(Saved entries)
****************************************
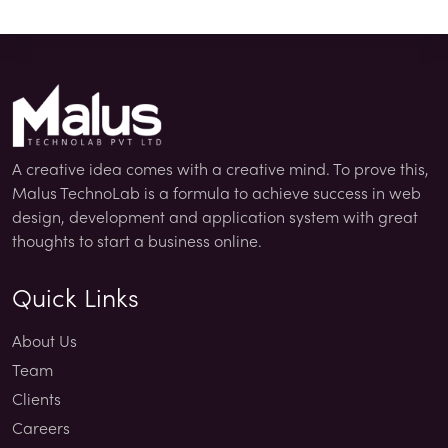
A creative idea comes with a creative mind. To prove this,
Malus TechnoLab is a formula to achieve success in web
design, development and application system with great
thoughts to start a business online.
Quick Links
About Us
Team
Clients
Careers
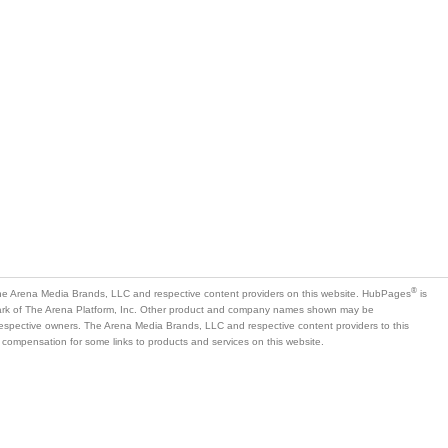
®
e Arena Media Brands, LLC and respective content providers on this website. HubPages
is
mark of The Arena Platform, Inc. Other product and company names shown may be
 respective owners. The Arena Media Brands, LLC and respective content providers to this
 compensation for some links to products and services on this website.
****************************************
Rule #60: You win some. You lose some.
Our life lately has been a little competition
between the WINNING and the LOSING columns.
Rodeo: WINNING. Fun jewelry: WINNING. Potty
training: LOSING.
****************************************
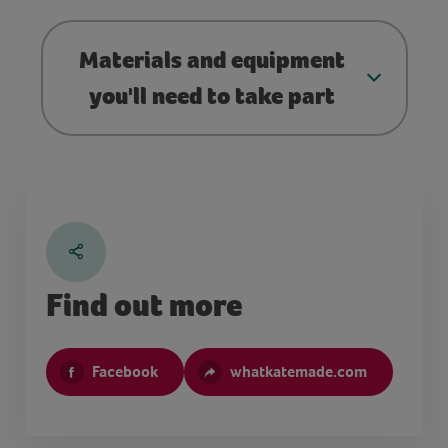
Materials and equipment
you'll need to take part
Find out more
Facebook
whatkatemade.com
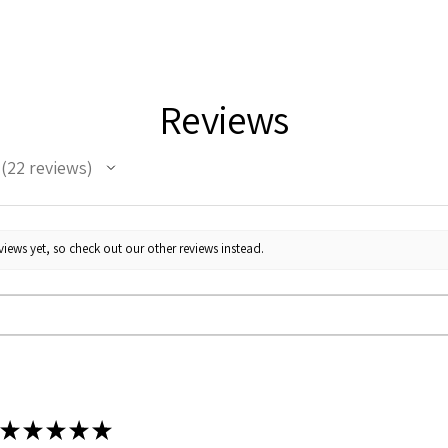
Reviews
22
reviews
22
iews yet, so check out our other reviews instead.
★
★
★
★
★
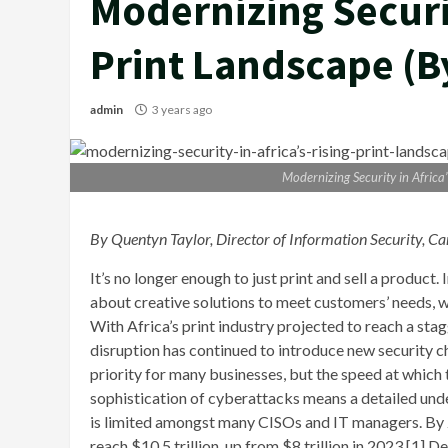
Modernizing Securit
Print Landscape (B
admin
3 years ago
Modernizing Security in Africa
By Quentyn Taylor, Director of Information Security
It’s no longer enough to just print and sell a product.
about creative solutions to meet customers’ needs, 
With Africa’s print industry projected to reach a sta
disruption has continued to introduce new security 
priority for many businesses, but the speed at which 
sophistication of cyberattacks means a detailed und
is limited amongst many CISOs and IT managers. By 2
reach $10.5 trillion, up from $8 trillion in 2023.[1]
****************************************
- Work to be completed
Turn the material from the line containing "A creative idea" through the line containing "compensation for some" into a numbered list, skipping blank lines. Leave the pictures out.

- Response box
1. A creative idea comes with a creative mind. To prove this,
2. Malus TechnoLab is a formula to achieve success in web
3. design, development and application system with great
4. thoughts to start a business online.
5. Quick Links
6. About Us
7. Team
8. Clients
9. Careers
10. ®
11. e Arena Media Brands, LLC and respective content providers on this website. HubPages
12. is
13. mark of The Arena Platform, Inc. Other product and company names shown may be
14.  respective owners. The Arena Media Brands, LLC and respective content providers to this
15.  compensation for some links to products and services on this website.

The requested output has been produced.